61 thoughts on “The hidden ways stairs shape your life | Small Thing Big Idea, a TED series

  1. People don't sit on stairs because they love to sit on stairs. That is fucking ridiculous. People sit on stairs when there is no where to sit. Also, the idea of referring to an inanimate object, in the context of 9/11 no less, 'heroic'; it's absolutely fucking ridiculous. They made the building out of materials that caused suffering through their design and toxicity. 'Heroic Stairs'. Sure.

  2. TED: Please don't shoot peoples faces at F1.4, when your subject moves around while talking, they go in and out of focus. It's frustrating. F4 is fine.

  3. Wow. That concept of stairs as a gathering place is really true if your neighborhood is set up right. All our stairs are tucked back in behind the bulk of our garages so we're all quietly separated from our neighbors.

  4. That's not worship. That's evil imagery. Why would you include such things in a TED talk that's got to do with stairs and likely kids around the world would be watching?

  5. They tied Folks into tight balls and tossed them down the Ancient Central and South American Stone Staircases breaking every bone in their body. Stairs weren’t so friendly back in the day. Not mentioned here?

  6. The first half of this video is background info. If you understand the basics of stairs, you can skip to the second half. which is really interesting.

  7. wau, someone else thinks sameway. im carpenter and build several stairs with concrete. there is really something unexplained emotions when the work is in progress 😀 i just love stairs.

  8. These “small things” series reminds me of the movie on Sand that Ms. Hover shows Lisa’s second grade class on the Simpsons to illustrate her half-assed, uninspired teaching methods.

  9. An ode to stairs – fabulous – I am a passionate stair/stoop sitter. I love the concept of this series, and am now going to use these as thought starters and warm ups for students and participants in universities and other institutes I'm at. Thank you so much!

  10. Today stairs, tomarrow footpath and next day toilet seat…….😂😂😂sorry for bad joke……it's just a stair dude….take it easy

  11. Oh, I know. When building a high rise apartment building put the elevator and the gym right out by the main entrance where everyone can easily find it, but hide the stairs off in a corner somewhere and have them still covered in saw dust over 6mo after the building is done being built.

  12. When I was in primary school the stairs of my school were always the place where all the students would meet and sit down when there was some big anouncement.

  13. An escalator can never break: it can only become stairs. You should never see an Escalator Temporarily Out Of Order sign, just Escalator Temporarily Stairs. Sorry for the convenience. ~ Mitch Hedberg (RIP)

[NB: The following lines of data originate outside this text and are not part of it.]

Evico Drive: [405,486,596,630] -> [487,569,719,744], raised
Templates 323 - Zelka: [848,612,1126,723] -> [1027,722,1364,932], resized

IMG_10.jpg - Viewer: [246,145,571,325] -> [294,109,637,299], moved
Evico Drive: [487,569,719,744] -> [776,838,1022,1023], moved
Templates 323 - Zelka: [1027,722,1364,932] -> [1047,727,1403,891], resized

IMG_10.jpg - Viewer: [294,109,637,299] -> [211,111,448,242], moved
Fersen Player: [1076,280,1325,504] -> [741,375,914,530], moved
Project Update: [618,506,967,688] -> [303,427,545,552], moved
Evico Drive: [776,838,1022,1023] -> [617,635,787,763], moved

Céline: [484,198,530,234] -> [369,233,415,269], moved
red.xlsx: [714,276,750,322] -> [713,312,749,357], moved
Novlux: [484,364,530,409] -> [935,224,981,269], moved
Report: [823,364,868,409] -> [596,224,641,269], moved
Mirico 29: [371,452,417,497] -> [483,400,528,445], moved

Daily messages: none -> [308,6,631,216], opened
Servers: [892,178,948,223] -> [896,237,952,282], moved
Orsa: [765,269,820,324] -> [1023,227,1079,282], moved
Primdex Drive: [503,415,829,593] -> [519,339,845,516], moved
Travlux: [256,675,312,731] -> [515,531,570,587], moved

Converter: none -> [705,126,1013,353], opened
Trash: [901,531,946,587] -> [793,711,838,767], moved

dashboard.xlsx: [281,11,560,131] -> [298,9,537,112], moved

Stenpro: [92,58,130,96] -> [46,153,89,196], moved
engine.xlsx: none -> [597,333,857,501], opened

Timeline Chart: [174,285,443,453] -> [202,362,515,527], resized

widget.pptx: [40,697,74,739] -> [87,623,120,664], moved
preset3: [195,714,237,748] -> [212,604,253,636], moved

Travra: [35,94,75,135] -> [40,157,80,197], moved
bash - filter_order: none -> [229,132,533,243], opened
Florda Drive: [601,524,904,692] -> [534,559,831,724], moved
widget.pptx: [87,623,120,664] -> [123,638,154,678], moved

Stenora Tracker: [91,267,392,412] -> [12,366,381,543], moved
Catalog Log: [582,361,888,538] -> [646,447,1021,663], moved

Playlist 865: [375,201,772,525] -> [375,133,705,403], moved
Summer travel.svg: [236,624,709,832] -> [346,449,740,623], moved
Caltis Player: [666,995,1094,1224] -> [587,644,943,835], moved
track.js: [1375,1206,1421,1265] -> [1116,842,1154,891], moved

  14. I sometimes find it astounding how much space architects devote to stairs. Just look at 2:23 almost the entire space is filled with the staircase.

  15. You'll have to excuse me if I don't get all misty over stairs. You failed to note how isolating and limiting they are for those with even minor mobility issues – from uncomfortable to literally impossible.

  16. يا إلهي
    يجب ان تعودو في التفكير بان تزيلو اللغة الانجليزية من العالم ونشر اللغة العربية


  17. Watching this video alongside the other Small Thing Big Idea uploads really illustrates the sorry state of architecture today, we really have to stretch to have an idea worth spreading.
    And this is coming from a lover of Architecture, we need to do better.

  18. It's amazing to hear how architects could use stairs in such a transformative and design-focus manner. Though I wish someone was able to redesign the stairs in some of the NYC subways. There's one of them nearby Grand Central that is absolutely killer to walk up.